Thursday, 16 June 2022

Joint Oireachtas Committee on Gender Equality

Recommendations of the Report of the Citizens’ Assembly on Gender Equality: Discussion (Resumed)

Ms Clare Duffy:

I will speak specifically to the statutory register. We must acknowledge that there is no one single repository where we can identify all family carers in Ireland. How we do that is one of the issues. We were lucky enough to meet the Commission on Pensions. We spent a lot of time talking about it. If we are to have a pension solution for carers, first of all that pension solution is only for long-term carers. This is defined as someone who is caring for more than 20 years. They will have been out of the workforce for so long that they can never plug that gap in their PRSI record after 20 years. How do we even begin to identify those people? We cannot use the question "Did you get carer's allowance for the past 20 years?" because that is essentially a means test on that pension solution. Can we look at who was claiming tax reliefs or caring tax reliefs? No we cannot, because this is also incomplete. As I said earlier, the most complete proxy albeit imperfect that we have at the minute is the number of people who receive the annual carer's support grant. This is about 115,000 carers who provide full-time care and have been medically assessed as providing care to someone in need of full-time care. That process would be imperfect also. The commission's recommendations in the report was that they would work with stakeholders. I believe they named Family Carers Ireland among those. The commission would work with stakeholders and the Government to establish to establish a statutory register. I am not sure this register would sit under the unit that Professor Lynch has spoken of but it would seem like the logical place, with support from our sector. I am not sure. It is definitely needed.

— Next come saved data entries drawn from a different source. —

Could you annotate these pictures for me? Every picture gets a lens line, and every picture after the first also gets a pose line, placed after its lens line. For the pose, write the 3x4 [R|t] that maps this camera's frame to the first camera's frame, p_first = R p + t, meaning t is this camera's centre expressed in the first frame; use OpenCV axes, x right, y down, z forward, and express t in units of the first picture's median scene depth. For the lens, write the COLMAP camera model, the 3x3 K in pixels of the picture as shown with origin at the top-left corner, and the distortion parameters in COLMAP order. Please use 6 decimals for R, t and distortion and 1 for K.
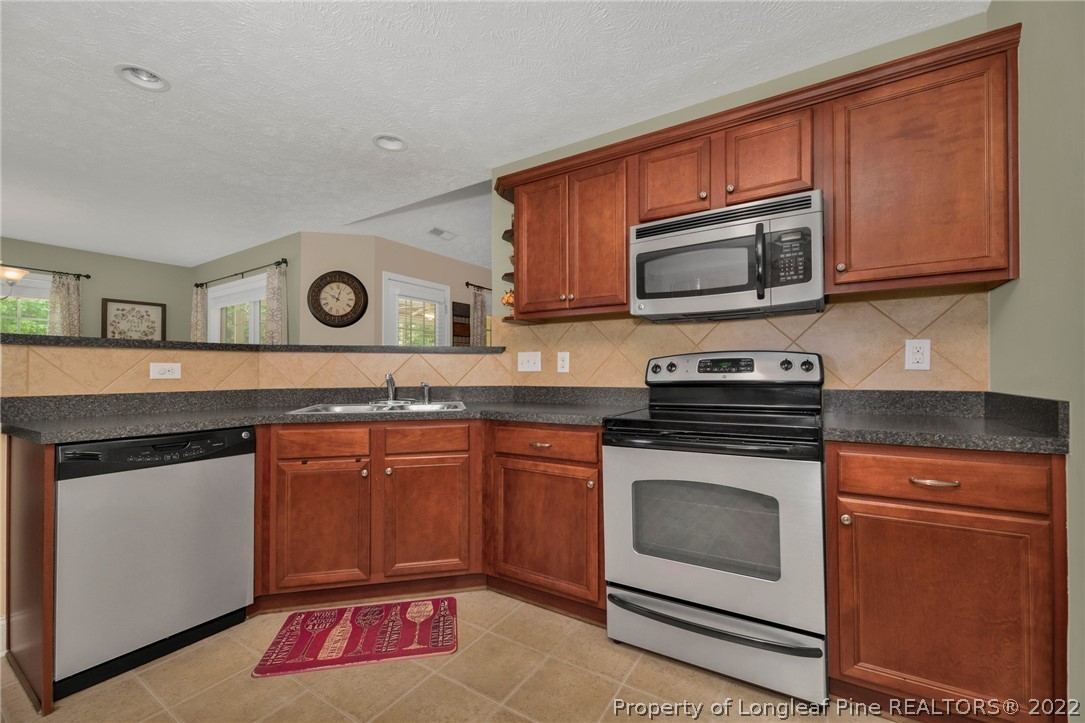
lens RADIAL K [[444.1, 0, 541.4], [0, 444.1, 364.6], [0, 0, 1]] dist [-0.002650, -0.000236]
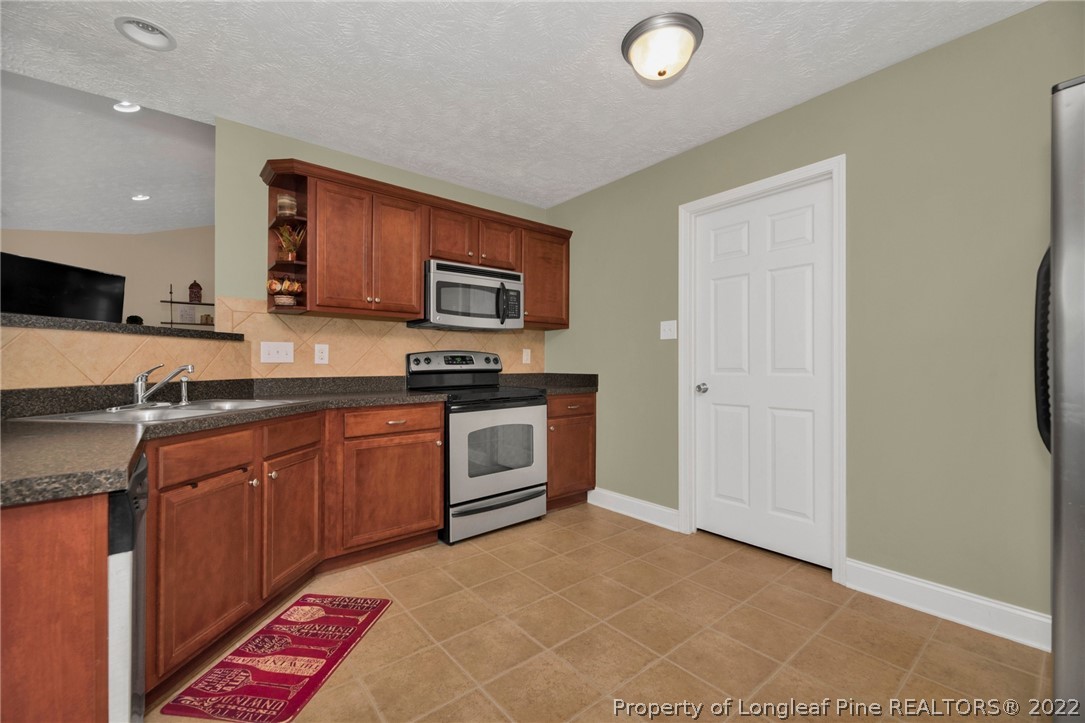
lens RADIAL K [[448.2, 0, 539.0], [0, 448.2, 365.3], [0, 0, 1]] dist [-0.006165, -0.000120]
pose [[0.315655, 0.001734, 0.948872, -1.033349], [-0.018615, 0.999817, 0.004365, 0.008796], [-0.948691, -0.019041, 0.315630, 0.229810]]
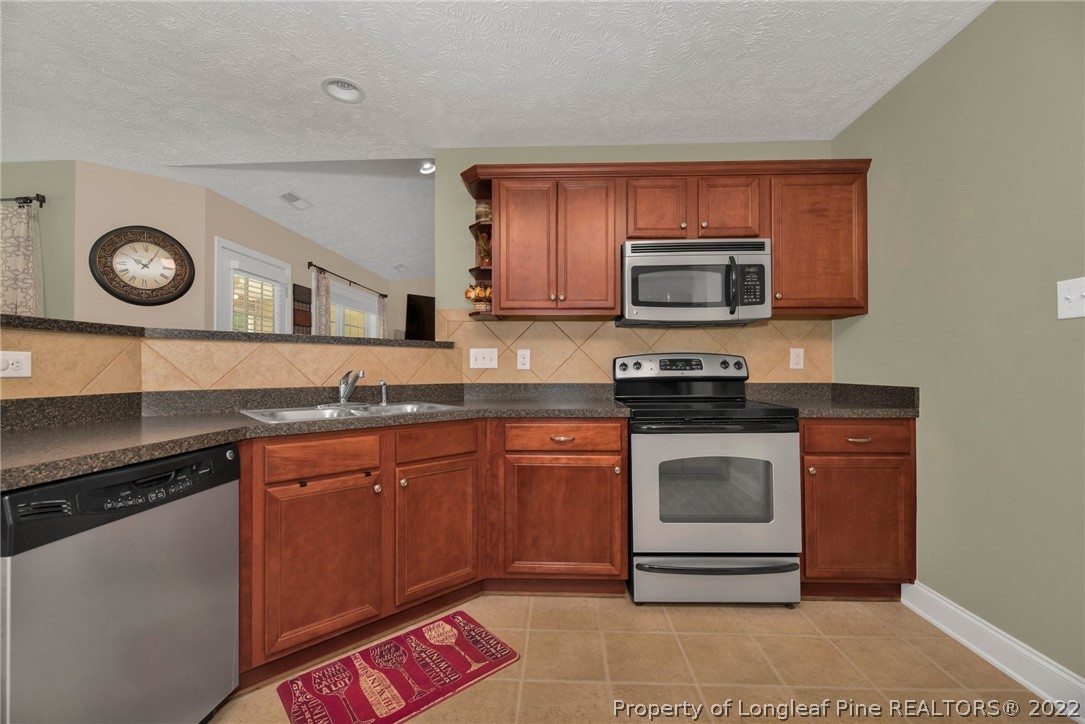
lens RADIAL K [[444.1, 0, 541.4], [0, 444.1, 365.1], [0, 0, 1]] dist [-0.002650, -0.000236]
pose [[0.865889, 0.009268, 0.500151, -0.556000], [-0.012850, 0.999911, 0.003718, 0.004304], [-0.500072, -0.009647, 0.865930, 0.122452]]
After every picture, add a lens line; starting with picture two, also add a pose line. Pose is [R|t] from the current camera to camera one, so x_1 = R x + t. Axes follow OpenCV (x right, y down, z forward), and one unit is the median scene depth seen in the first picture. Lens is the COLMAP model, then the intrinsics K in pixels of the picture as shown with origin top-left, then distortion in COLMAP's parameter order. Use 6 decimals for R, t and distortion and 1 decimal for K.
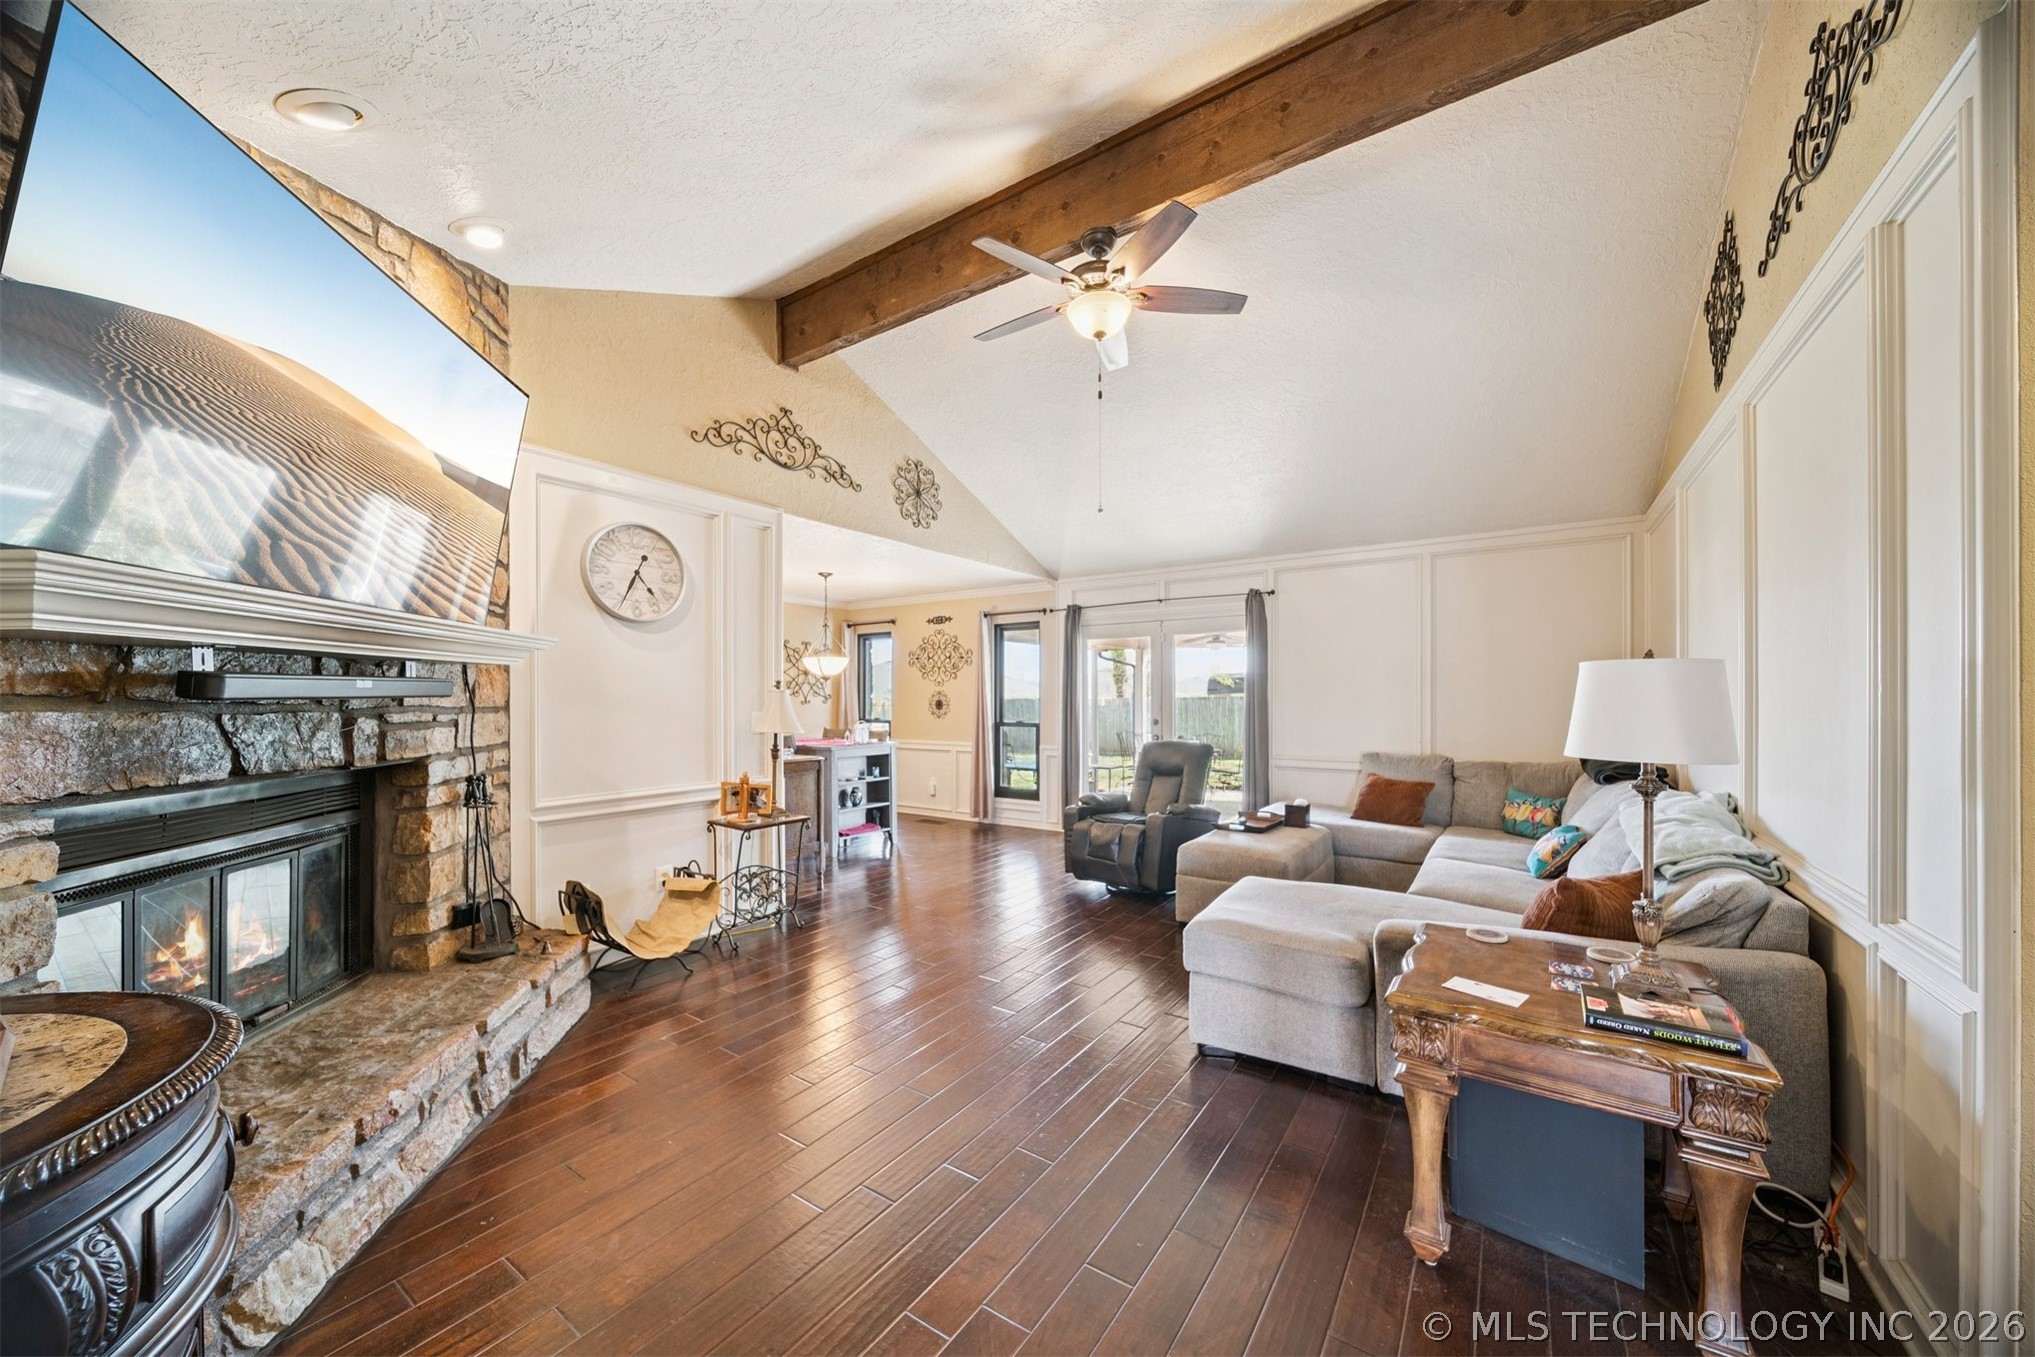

During the pandemic, we lobbied for carers to be prioritised on the vaccination priority list as they were in Northern Ireland, where I am from, and as they were in the UK. It did not happen, but even if we had wanted it to, it could not happen because we did not have a register to identify carers. Such a register exists in the UK but the register in the UK sits with the general practitioners. It is held by the GP practice.